解くべき問題 |
1: ご当地ヒーローの記事のうち、「27日てんでんこ 音楽の力「3」」を含む語句で始まり「な」と憤りを膨らませていた。」で終わる部分を、一字も変えずに書き写してください。
2: ご当地ヒーローの記事によると、畠山吹雪が住んでいるのはどの市か。
3: ご当地ヒーローの記事を、最後の文のあとから書き継げ。

読む抜粋 |
◆ ◆ ◆ ◆

27日てんでんこ 音楽の力「3」

朝日新聞2017年8月24日3面:無力感にさいなまれたご当地ヒーロー。「子供には音楽や娯楽が必要」AKB48がやって来る。そんな話を聞きつけた岩手県山田町の被災者らが次々と避難所から会場に向かった。その列を畠山吹雪(45)が追った。 畠山は同県内陸の花巻市在住で、縁のある山田町に震災後すぐに駆けつけた。そのまま、避難所運営の支援や、学校開開に向けた準備の手伝いに入った。
それから2カ月間。芸能人が支援に次々と避難所に現れた。だが一部は、自己PR用としか思えない写真を撮り、自作の音楽CDを被災者に販売した。「ふざけるな」と憤りを膨らませていた。
そこに今度は、人気絶頂の「国民的アイドルグループ」だ。何かあればすぐにAKB側に怒鳴り込むつもりで身構えた。本業はご当地ヒーロー「マブリットキバ」だ。名前の由来は「守る人」の方言読みと、動物が生きていくのに必要な牙。県内の観光PR行事に出演してきた。
だが、津波の前に無力だった。婚約者や同僚、何度も仕事で呼んでくれた山田町・・・。どれも守れなかった。仮面を脱ぎ、謝罪するように支援に打ち込んだ。最大2千人いた避難所は、規律を守るのが大事な仕事だった。子供の響く声や足音に周囲から文句が出る。騒いでトラブルにならないように、支援で届いた玩具や音楽CDは子供に渡さないようにした。

◆ ◆ ◆ ◆

コレクションの記録:
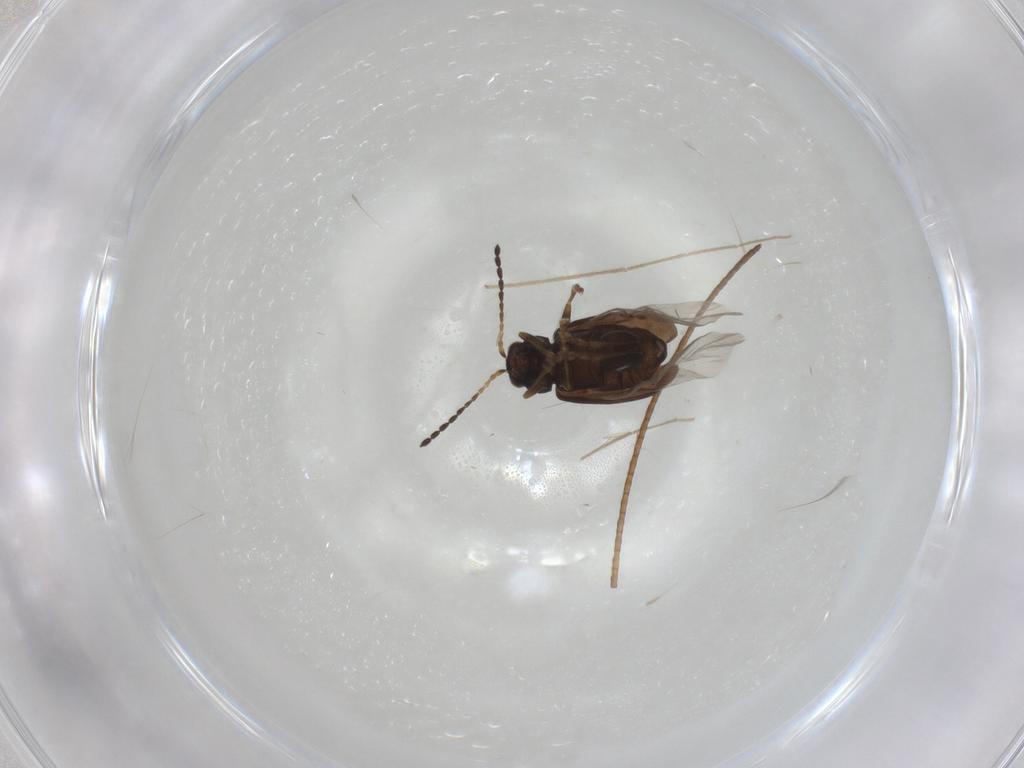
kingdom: Animalia
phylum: Arthropoda
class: Insecta
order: Coleoptera
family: Chrysomelidae
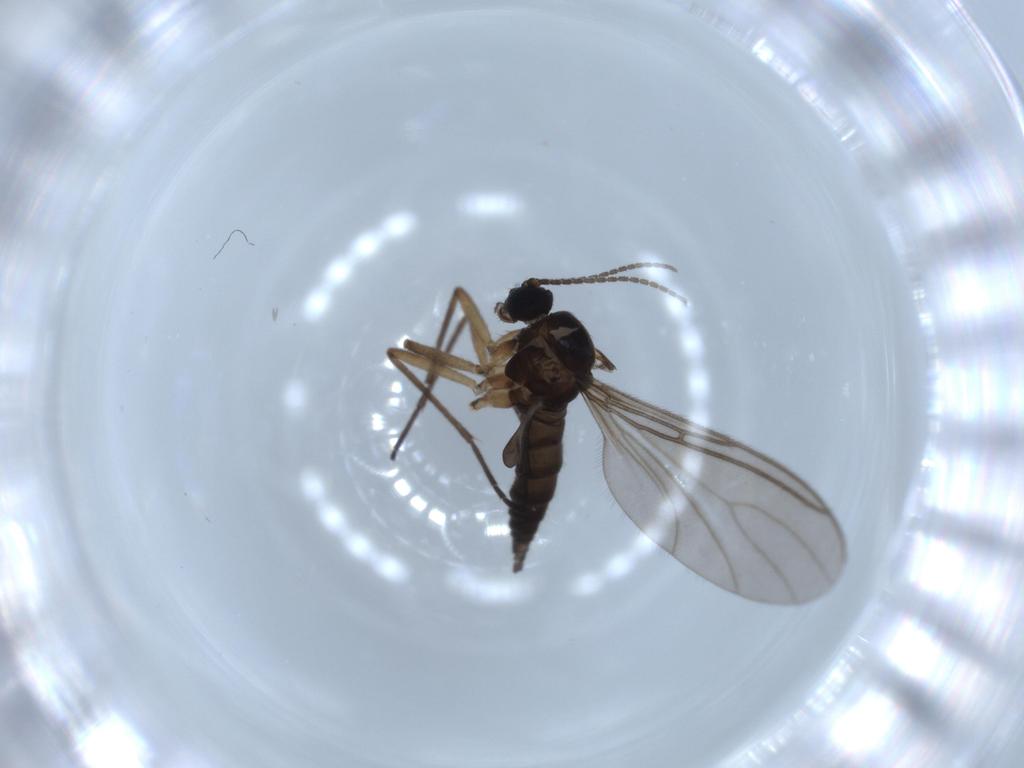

◆ ◆ ◆ ◆

解答一覧 |
1:
27日てんでんこ 音楽の力「3」

朝日新聞2017年8月24日3面:無力感にさいなまれたご当地ヒーロー。「子供には音楽や娯楽が必要」AKB48がやって来る。そんな話を聞きつけた岩手県山田町の被災者らが次々と避難所から会場に向かった。その列を畠山吹雪(45)が追った。 畠山は同県内陸の花巻市在住で、縁のある山田町に震災後すぐに駆けつけた。そのまま、避難所運営の支援や、学校開開に向けた準備の手伝いに入った。
それから2カ月間。芸能人が支援に次々と避難所に現れた。だが一部は、自己PR用としか思えない写真を撮り、自作の音楽CDを被災者に販売した。「ふざけるな」と憤りを膨らませていた。

2: 岩手県の花巻市。

3:
AKBが現れたのは5月22日。初の被災地訪問で、南隣の同県大槌町に続くライブだ。楽曲に合わせて、子供たちも歌い、はねていた。避難所では見せたことのないような笑顔が並んでいた。「避難所の安全を守るためと、大人の論理で子供を抑えつけ過ぎていたのかもしれない」。娯楽や音楽だけでなく、笑顔も奪っていたと気づいた。
その夜、避難所運営の反省会で話になった。「子供ってあんなに笑うんだな」「どうだべ」と自治会長が規則の変更を提案した。支援のおもちゃもCDも子供に配ろう。品難所の大型テレビで音楽番組を見るのも許そう。歩き回ってもあまり目くじらたてないようにしよう。
ネット上ではAKBに「売名」「被災地商法」の批判も流れた。だが、子供たちの笑顔が、かき消していく。